═══ Data records ═══

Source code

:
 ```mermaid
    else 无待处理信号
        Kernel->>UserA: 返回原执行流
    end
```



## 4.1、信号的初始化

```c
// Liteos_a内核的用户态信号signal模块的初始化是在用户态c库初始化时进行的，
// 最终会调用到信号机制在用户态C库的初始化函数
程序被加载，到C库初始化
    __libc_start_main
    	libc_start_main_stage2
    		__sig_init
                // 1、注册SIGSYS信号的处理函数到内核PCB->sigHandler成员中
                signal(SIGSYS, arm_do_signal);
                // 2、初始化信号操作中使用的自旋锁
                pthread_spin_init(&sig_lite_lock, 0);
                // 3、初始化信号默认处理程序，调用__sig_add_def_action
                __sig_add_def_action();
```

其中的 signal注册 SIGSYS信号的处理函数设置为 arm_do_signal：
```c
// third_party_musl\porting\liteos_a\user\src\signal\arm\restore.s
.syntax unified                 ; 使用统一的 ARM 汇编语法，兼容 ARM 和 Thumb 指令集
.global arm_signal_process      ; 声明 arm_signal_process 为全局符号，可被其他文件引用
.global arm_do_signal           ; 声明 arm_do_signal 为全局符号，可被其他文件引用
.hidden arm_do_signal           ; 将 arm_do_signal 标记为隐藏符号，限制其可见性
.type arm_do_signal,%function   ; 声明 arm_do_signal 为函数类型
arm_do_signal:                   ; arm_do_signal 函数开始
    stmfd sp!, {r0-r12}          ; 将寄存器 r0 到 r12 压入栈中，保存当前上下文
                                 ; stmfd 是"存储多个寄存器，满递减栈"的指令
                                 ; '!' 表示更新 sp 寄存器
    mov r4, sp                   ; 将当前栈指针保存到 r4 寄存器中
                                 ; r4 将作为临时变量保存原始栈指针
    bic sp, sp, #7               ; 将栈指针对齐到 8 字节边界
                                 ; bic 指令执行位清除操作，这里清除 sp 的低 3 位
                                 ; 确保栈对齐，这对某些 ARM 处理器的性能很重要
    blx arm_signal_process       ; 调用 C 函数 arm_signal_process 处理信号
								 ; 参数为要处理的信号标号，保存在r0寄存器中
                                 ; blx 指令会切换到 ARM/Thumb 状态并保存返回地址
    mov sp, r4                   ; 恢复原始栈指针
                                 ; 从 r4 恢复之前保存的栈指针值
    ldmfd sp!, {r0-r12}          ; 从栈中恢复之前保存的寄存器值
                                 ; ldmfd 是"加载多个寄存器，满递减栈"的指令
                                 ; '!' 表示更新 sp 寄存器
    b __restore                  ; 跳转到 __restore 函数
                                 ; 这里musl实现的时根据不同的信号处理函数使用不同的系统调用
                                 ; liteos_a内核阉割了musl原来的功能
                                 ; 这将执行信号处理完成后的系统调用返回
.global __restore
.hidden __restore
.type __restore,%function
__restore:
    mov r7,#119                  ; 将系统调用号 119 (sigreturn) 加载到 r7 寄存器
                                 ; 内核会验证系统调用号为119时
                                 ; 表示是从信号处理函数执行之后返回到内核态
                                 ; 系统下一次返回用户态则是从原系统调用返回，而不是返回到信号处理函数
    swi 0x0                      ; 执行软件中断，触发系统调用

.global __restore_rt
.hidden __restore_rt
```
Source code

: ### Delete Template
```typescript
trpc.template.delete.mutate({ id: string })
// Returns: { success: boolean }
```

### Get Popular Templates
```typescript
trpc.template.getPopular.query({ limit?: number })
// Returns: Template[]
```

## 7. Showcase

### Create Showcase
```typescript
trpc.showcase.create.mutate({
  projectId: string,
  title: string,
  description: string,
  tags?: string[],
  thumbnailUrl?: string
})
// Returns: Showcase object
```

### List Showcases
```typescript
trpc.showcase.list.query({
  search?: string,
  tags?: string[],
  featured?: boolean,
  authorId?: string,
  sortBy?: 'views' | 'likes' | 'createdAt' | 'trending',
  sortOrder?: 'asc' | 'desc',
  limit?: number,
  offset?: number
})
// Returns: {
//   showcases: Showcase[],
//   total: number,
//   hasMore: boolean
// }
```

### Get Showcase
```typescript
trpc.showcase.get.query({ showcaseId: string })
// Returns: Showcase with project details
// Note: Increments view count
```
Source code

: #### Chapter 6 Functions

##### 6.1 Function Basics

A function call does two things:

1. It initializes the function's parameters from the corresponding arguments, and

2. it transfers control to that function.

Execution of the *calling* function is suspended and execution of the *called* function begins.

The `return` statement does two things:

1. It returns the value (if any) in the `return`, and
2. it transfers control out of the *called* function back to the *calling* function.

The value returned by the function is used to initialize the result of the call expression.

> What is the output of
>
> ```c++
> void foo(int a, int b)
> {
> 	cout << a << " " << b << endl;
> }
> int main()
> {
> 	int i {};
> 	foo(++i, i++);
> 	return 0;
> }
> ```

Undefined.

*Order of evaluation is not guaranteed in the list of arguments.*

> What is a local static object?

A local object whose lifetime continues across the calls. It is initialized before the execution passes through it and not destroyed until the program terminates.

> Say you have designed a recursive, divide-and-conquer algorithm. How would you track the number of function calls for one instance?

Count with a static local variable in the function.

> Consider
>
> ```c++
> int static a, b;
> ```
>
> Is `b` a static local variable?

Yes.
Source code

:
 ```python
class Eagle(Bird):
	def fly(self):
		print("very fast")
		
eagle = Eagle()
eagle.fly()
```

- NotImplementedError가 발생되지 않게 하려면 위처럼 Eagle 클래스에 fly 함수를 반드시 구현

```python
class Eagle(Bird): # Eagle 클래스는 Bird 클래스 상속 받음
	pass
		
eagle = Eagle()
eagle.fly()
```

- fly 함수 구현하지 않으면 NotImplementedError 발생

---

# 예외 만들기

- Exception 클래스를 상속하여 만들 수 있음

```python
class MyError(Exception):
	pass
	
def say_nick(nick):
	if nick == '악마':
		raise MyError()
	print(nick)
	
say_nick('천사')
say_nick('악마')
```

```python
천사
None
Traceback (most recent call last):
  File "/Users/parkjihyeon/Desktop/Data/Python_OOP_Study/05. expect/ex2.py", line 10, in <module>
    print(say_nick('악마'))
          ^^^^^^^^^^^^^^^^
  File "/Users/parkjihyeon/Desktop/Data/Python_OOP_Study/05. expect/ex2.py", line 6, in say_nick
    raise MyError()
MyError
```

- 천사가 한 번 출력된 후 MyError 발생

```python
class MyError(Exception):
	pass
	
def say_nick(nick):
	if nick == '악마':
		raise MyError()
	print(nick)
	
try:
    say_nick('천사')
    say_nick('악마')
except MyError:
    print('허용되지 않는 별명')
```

═══

Exercise objective >> From the entries above, select each line containing the string "transfers".

Your response >>
2. it transfers control to that function.
2. it transfers control out of the *called* function back to the *calling* function.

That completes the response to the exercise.